TORONTO — Homegrown hockey star P.K. Subban says he hopes to educate audiences and spark conversation with the new docuseries, “Black Life: A Canadian History.”
The Toronto-raised New Jersey Devils defenceman is an executive producer on the newly announced eight-part project, slated to air on CBC TV and CBC Gem in 2023.
Showrunner Leslie Norville of Studio 112 and Northwood Entertainment’s Miranda de Pencier recruited an illustrious team including former Governor General Michaëlle Jean and rapper-broadcaster Shad, who serve as cultural consultants.
Each one-hour episode will be helmed by a different Black Canadian director and explore 400 years of the Black experience in Canada.

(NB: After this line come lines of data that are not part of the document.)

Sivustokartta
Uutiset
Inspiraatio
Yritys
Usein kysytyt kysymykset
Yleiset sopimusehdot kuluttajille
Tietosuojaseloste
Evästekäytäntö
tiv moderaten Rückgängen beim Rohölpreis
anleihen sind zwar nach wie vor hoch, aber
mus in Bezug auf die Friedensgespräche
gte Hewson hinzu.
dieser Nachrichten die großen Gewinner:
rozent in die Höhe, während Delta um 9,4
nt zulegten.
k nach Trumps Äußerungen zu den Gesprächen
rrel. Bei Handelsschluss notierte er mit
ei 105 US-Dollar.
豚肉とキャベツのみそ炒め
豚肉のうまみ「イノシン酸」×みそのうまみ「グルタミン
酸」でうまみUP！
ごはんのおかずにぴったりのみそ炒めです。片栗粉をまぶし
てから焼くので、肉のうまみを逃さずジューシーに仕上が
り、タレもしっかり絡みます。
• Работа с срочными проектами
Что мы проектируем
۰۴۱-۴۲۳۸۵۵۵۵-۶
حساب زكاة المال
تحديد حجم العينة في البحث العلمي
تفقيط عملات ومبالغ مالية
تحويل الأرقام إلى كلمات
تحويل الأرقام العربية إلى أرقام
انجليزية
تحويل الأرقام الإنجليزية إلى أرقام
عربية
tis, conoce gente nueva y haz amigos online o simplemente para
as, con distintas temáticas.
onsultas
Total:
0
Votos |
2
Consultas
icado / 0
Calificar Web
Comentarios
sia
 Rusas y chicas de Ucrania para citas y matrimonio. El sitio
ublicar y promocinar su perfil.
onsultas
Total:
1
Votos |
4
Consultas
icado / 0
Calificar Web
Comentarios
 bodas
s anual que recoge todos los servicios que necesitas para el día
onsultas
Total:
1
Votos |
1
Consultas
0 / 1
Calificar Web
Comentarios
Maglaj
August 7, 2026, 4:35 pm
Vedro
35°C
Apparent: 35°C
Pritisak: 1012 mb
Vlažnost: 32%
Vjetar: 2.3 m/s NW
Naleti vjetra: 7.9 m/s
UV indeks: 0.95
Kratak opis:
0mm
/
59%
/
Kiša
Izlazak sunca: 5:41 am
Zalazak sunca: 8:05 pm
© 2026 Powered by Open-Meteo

Subban says he isn’t sure he’ll appear on camera for the project but feels his story is inherently part of it, “being from Canada as a Black hockey player, one of very few that have played the game and played it at a high level.”

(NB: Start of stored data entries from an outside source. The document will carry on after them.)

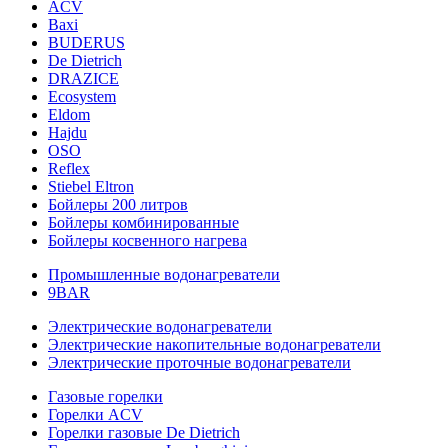
ACV
Baxi
BUDERUS
De Dietrich
DRAZICE
Ecosystem
Eldom
Hajdu
OSO
Reflex
Stiebel Eltron
Бойлеры 200 литров
Бойлеры комбинированные
Бойлеры косвенного нагрева
Промышленные водонагреватели
9BAR
Электрические водонагреватели
Электрические накопительные водонагреватели
Электрические проточные водонагреватели
Газовые горелки
Горелки ACV
Горелки газовые De Dietrich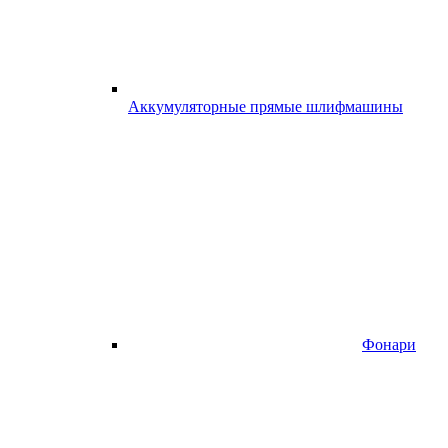
Аккумуляторные прямые шлифмашины
Фонари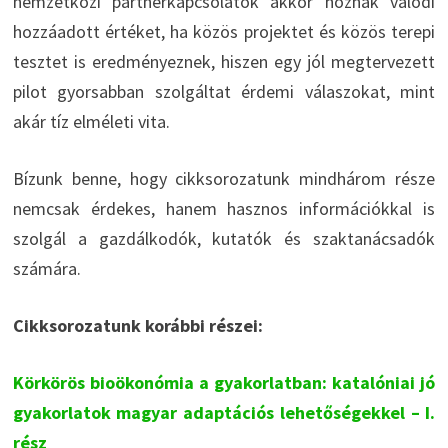
nemzetközi partnerkapcsolatok akkor hoznak valódi
hozzáadott értéket, ha közös projektet és közös terepi
tesztet is eredményeznek, hiszen egy jól megtervezett
pilot gyorsabban szolgáltat érdemi válaszokat, mint
akár tíz elméleti vita.
Bízunk benne, hogy cikksorozatunk mindhárom része
nemcsak érdekes, hanem hasznos információkkal is
szolgál a gazdálkodók, kutatók és szaktanácsadók
számára.
Cikksorozatunk korábbi részei:
Körkörös bioökonómia a gyakorlatban: katalóniai jó
gyakorlatok magyar adaptációs lehetőségekkel – I.
rész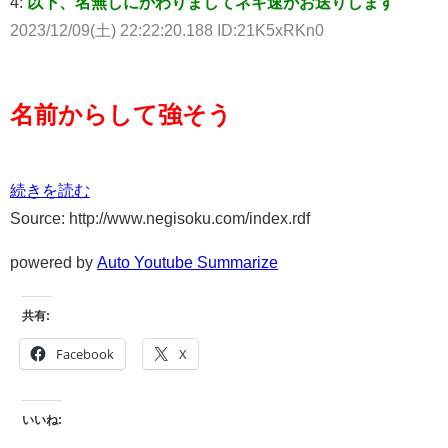
4:
以下、名無しにかわりましてネギ速がお送りします
2023/12/09(土) 22:22:20.188 ID:21K5xRKn0
名前からして強そう
続きを読む
Source: http://www.negisoku.com/index.rdf
powered by
Auto Youtube Summarize
共有:
Facebook
X
いいね: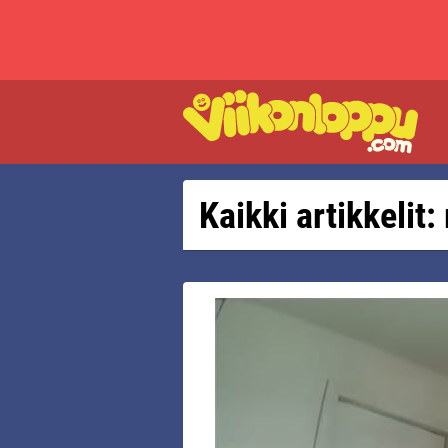
Kaikki artikkeli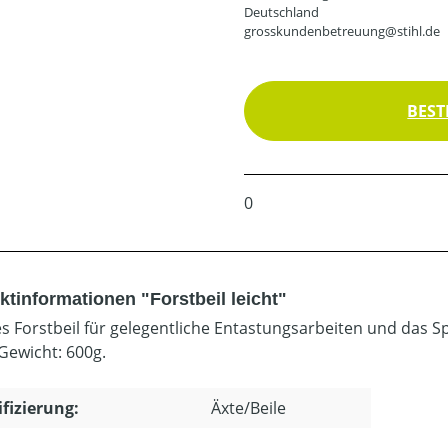
Deutschland
grosskundenbetreuung@stihl.de
BEST
0
ktinformationen "Forstbeil leicht"
es Forstbeil für gelegentliche Entastungsarbeiten und das Spa
Gewicht: 600g.
ifizierung:
Äxte/Beile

He says the most important thing is that audiences learn from the series about the full history of Canada.
“I think that’s the toughest thing to do, is to be able to educate people that just don’t know any better, they don’t understand,” Subban said in an interview this week from New York.
“You can’t fault people for not understanding, but you can fault them for not wanting to learn, for not wanting to understand. So my role in this is to be a part of educating people on some of the things that have gone on in our country, that are going on, and make them aware of the things that we want to do to make our country better and continue to grow it.”
Norville, who splits her time between Toronto and New York, said the idea for the series stemmed from conversations with writer-filmmaker Nelson George about how a project on Black Canada was “long overdue.”
“Being born and raised in Canada, what we learned in school was that Canada was the end of the Underground Railroad but other than that, this was a safe haven for Black people, and we are around the world known as the nice and benevolent country where there’s no racism or any type of issues whatsoever,” she said.
Norville said she longed to create something that dug deeper and reflected the multitude of Black experiences in Canada. She pitched the idea to the CBC in November 2019 and the public broadcaster was immediately on board.
“It’s a very broad and deep and rich history that spans coast to coast and English-language Canada, French-speaking Canada, rural, urban, back to the 1700s through to today,” said Norville, an award-winning producer and alumnus of the prestigious Sundance Documentary Creative Producing Fellowship.
Norville wanted to partner with someone who had an established track record of making series in Canada, so George put her in touch with de Pencier, whose producing credits including the CBC show “Anne with an E” and the films “Beginners” and “The Grizzlies.”
George and Black Lives Matter Canada co-founder Sandy Hudson are the other executive producers on the series.
Norville said most of the creatives on the project are African Canadian, and the historians and consultants are all Black Canadians.
Norville wants the series to be “exciting, engaging and fascinating television to match the history.”
“We don’t want this to be a dry and boring kind of ‘Black Canada’s Greatest Hits,'” she said. “We want to look at this in a very nuanced way.”
Subban called the project an “actionable item” on the road to racial reckoning.
“All I can do is do my part, do as much as I can do to keep it moving forward, and everybody has to do that,” said the former Montreal Canadiens player.
“But we also need people that don’t look like me to keep it moving forward.”
Subban is working on “Black Life” through his company Ugly Duck Productions, launched in 2019.
Asked if this signals a bigger push into producing film and TV, he said he wants to do more as an athlete and have a greater impact “than just being on the ice.”
“Maybe it becomes ‘PK the politician.’ Who knows? Why not, right?” the 32-year-old said with a smile, noting he still has “a lot of work to do” in hockey and still hopes to win a Stanley Cup.
“I have some unfinished business to do here. And then once that’s finished for me, whenever that is, then I can look to other things. But right now, I want to focus on that, and while I’m playing I’m able to do projects like this.”